Instrucción de trabajo A: Según el texto sobre el fin del mundo, ¿quiénes profetizaron supuestamente el fin del mundo de esta ocasión?
Instrucción de trabajo B: Prosigue el texto sobre el fin del mundo a partir de su última oración.

Fragmento del texto:
++++++++

Reflexiones sobre el particular fin del mundo que nos espera a cada persona, independiente a cualquier profecía, que sin duda se acelerará para muchos ante la violencia de los recortes en gastos sociales que empeoran las condiciones de la mayoría.
Parece que nos encontramos ante un nuevo día del fin del mundo. No es el primero ni parece que será el último para esta humanidad que parece compartir globalmente -salvo honrosas excepciones- el rancio regusto por la autodestrucción.
El fin del mundo de esta ocasión es el que supuestamente profetizaron las altas jerarquías religiosas mayas. Sin ánimos de poner en duda los magníficos conocimientos astronómicos de aquella cultura, la osadía por parte de unos sacerdotes de poner fecha al fin del mundo es equivalente a la de sus colegas de profesión de hoy en día al afirmar categóricamente que el sexo por placer es pecado. Paradojas de la vida, al igual que quienen más penalizan el contacto carnal son célibes, es de lamentar que quienes profetizaron este particular fin del mundo lo sufrieran por adelantado varios siglos antes a causa del brusco avance del desalmado colonialismo europeo.

++++++++

Datos disponibles:
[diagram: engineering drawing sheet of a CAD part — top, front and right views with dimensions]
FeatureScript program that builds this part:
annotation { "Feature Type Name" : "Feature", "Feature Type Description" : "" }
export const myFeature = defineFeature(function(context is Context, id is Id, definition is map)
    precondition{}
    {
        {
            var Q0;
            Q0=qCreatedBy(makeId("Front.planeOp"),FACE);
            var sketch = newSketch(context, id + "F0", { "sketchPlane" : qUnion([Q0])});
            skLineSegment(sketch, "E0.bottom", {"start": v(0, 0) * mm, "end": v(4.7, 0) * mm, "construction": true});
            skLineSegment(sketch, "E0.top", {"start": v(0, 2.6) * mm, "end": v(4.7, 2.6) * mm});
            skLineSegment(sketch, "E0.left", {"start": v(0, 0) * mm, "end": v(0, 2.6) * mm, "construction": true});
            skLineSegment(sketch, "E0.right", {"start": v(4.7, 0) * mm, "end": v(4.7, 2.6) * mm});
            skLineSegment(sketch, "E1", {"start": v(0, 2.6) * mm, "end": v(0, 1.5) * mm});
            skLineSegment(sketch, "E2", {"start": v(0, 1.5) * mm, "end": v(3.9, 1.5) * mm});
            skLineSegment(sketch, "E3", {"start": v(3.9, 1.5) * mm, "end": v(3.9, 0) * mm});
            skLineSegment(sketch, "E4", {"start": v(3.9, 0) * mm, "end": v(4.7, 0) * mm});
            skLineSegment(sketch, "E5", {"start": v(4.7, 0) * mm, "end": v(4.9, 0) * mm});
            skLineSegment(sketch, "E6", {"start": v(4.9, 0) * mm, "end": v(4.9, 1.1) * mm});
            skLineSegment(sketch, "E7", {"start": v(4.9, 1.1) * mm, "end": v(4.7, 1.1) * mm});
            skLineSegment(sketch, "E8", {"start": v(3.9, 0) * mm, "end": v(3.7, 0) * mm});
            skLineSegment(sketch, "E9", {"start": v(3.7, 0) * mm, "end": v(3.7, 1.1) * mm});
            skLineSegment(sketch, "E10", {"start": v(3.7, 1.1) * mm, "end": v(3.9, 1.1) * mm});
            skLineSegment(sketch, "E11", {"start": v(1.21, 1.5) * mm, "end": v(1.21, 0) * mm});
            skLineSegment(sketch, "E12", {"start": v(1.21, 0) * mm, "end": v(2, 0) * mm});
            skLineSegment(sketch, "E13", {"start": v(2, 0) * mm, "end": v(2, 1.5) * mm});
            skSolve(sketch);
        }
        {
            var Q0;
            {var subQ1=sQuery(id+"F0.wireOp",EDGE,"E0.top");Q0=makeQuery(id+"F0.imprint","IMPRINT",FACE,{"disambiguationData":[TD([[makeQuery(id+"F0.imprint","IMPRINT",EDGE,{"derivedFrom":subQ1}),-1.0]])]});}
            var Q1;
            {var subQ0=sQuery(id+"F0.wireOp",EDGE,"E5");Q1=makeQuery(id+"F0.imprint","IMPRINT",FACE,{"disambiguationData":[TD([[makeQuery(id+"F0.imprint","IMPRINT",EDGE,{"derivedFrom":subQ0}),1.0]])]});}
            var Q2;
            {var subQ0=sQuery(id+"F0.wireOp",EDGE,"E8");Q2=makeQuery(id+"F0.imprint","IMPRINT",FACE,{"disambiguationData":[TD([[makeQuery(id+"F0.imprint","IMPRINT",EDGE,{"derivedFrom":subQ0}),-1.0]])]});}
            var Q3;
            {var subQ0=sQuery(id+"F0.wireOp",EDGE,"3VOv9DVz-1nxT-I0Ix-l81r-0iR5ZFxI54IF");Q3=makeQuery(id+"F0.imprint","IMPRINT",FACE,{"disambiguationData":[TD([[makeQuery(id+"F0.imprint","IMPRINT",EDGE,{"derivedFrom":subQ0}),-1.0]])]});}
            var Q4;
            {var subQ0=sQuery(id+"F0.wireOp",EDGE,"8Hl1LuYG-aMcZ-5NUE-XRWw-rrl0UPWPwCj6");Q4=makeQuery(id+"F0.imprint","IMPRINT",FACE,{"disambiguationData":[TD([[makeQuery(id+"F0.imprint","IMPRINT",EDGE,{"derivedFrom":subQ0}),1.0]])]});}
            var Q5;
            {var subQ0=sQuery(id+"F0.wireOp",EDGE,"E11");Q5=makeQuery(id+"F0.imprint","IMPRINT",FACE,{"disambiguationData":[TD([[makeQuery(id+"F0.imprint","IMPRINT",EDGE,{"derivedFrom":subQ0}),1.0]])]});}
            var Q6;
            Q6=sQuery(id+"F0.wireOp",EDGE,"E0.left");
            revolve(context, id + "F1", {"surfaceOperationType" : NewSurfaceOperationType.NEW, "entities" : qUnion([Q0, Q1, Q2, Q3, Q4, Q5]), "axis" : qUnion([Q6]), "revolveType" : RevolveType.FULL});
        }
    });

++++++++

Resultado A: Las altas jerarquías religiosas mayas.

Resultado B:
No obstante, lo del fin del mundo es más bien cuestión de leyes naturales. Algún día la Tierra será inhabitable, lo que supondrá el final sin remedio, incluyendo el de la humanidad, si es que ésta no ha puesto durante ese intervalo los recursos necesarios para expandirse a otros mundos. La comunidad científica tiene claro que la condición de inhabitabilidad vendrá con la evolución del Sol, cuando éste llegue a convertirse en una estrella tan brillante, y emita tanta energía, que provoque la evaporación de los océanos.
El plazo de diez mil millones de años que ha de transcurrir para que el Sol se vuelva nuestro enemigo implacable es más que suficiente para que la humanidad continúe haciendo de las suyas: guerras, pobreza, hambrunas, destrucción de la naturaleza. Lacras todas ellas que tienen dos elementos en común ligados en un terrible círculo vicioso. Por un lado están las víctimas, siempre los más desfavorecidos. Por otro, la causa principal, la codicia. Un codicia que antepone el bienestar de unos pocos privilegiedos a la salud del medio ambiente, al bienestar del resto de las personas.
Hay quien dice que la muerte, el particular fin del mundo de cada individuo, es la única justicia que existe. Como una especie de demostración de justicia universal, cada ser humano,
sea rico o sea pobre, tiene su particular fin del mundo. Un final
inanimado, un último acto en el teatro de la vida, un cuento cuya
conclusión es inevitablemente triste.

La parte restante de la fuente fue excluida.